Open Treasure, a £10-million development investment, opens this year.

Visitors can explore the Monk’s Dormitory (the only one of its kind in England), the Great Kitchen, a wealth of exhibits along the way, plus many previously hidden spaces.

A glass-sided elevator has been installed next to the monk’s staircase to make access easier for less agile visitors.

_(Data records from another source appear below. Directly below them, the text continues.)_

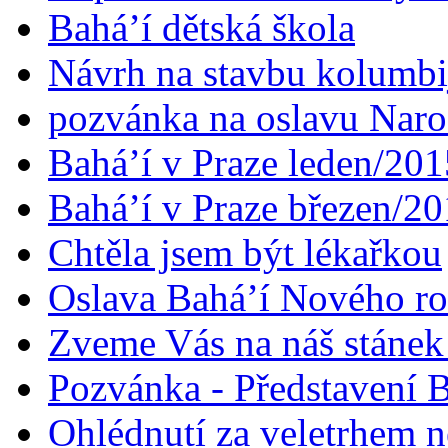
Bahá’í dětská škola
Návrh na stavbu kolumbi
pozvánka na oslavu Naroz
Bahá’í v Praze leden/201
Bahá’í v Praze březen/2
Chtěla jsem být lékařkou
Oslava Bahá’í Nového r
Zveme Vás na náš stáne
Pozvánka - Představení B
Ohlédnutí za veletrhem n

Durham is a university and market town attracting tourists, pilgrims and academics.

Its dignity, charm, and aura of things yet-to-be-discovered are undeniable. I would like to have spent longer exploring the area.

Woodland and river history walks are available.

Pay at the cathedral door, but book ahead online. This site also includes an excellent video enhanced by Gregorian chants to get you in the appropriate mood.

Entrance to the cathedral is by donation, preferably a large one suggests the very practical literature at the door.

TINTERN ABBEY, Wales: A place of legends, and – for me luck. I’d always wanted to visit Tintern.

Some forgotten reason inspired our excellent guide and driver to alter the southern part of our itinerary to include a couple of hours at this haunting abbey. I was delighted!

Tintern (Abaty Tyndyrn in Welsh) was a Cistercian Abbey founded in 1131 on the River Wye in Monmouthshire by Walter de Clare, Lord of Chepstow.

It’s commanding – now roofless – church was constructed between 1269 and 1301. Perhaps this adds to its majesty, but it must have been stunning in its day.

When the Black Death plagued the country in 1348, attracting lay brothers (term used in some Catholic religious institutes to distinguish members who were not ordained from those who were clerics) must have been tough.

Endless economic and social impacts altered the country. It is suspected it impacted the Tintern religious community too.

Tintern Abbey became another victim of Henry VIII’s Dissolution of the Monasteries on September 3, 1536 when 35 monastic servants and 12 choir monks were evicted from their sanctuary.

Although Tintern fell into ruin after the dissolution in the 16th century, it remains a romantic, picturesque landmark.

It is has evolved into a tribute to contemplation and peace. Poets, writers, artists and photographers constantly attempt to capture what it conveys to them.

Personally, on a sunny summer day I’d take a picnic and spend time photographing it while exploring this pastoral Welsh/English (Gloucestershire) border area.

Being over-imaginative, Tintern whispered to me of untold tales, legends and a long-vanished social structure.

If you enjoy architecture, I have no hesitation in recommending this gracious, classic ruin.

 

Ursula Maxwell-Lewis is a retired Black Press managing editor and journalist.